Problem requirements —
Answer these questions from the account of a day in Florence:
(a) In what year did the Nazis destroy the Ponte Vecchio?
(b) What did JB have added to his calzone?
(c) Who bought the Bardini Garden property in 1913?

JB was in college for six months in Florence, and went to Vivoli many times in 1970. It has been family-owned in Florence since the 1930’s. We both can say that the chocolate and coffee gelati were as good as ever!
Next stop was Il Ponte Vecchio (The Old Bridge), an arched stone structure over the Arno River, just south of Il Duomo and Vivoli. It was first mentioned in history in 996, destroyed in a flood in 1117, and rebuilt. Then again the same thing happened in 1333-1345. Again, in 1944 it was destroyed by the Nazis, rebuilt, and damaged by floods again in 1966. But it still stands today as a center of expensive shops, mostly gold jewelry.
Unfortunately, we are trying to keep our baggage light, so we skipped buying any gold today.
Down the street and around the corner, we went lunch at a street side restaurant, Pizzeria Le Delizie (House of Delicious Pizzas). Instead of having pizzas, we had our first calzones of our stay in Italy. A calzone is like pizza, but it is folded closed and then baked. It is commonly made with prosciutto (dried, uncooked ham), mozzarella cheese and tomatoes. JB had them add mushrooms in his.
Everyone should try a calzone during Italy tours.
With a couple beers, this made for a delicious, filling and enjoyable lunch, though it was a little expensive because the restaurant was near downtown. We are sure there are more calzones and pizzas to follow!
Finally today in Florence, we walked to the Boboli and Bardini Gardens. The history of Il Giardino Bardini (The Bardini Garden) dates back to the late 16th century, when the Mozzi family built a palace along the Arno, and created the garden south of the palace. In 1913, Stefano Bardini, an antique dealer, purchased the property, and made some drastic changes, essentially destroying the existing garden.

Listed records —
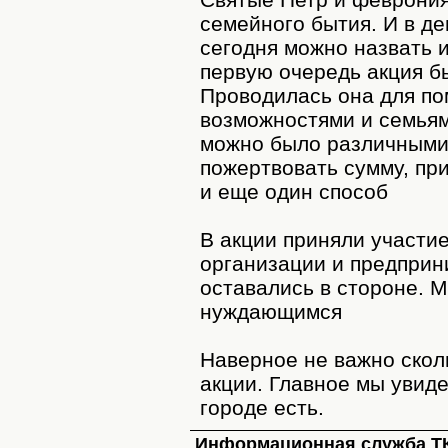
семейного бытия. И в де
сегодня можно назвать 
первую очередь акция б
Проводилась она для п
возможностями и семья
можно было различными
пожертвовать сумму, пр
и еще один способ
В акции приняли участи
организации и предприн
оставались в стороне. 
нуждающимся
Наверное не важно скол
акции. Главное мы увид
городе есть.
Информационная служба Т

Written solution —
(a) 1944
(b) Mushrooms
(c) Stefano Bardini, an antique dealer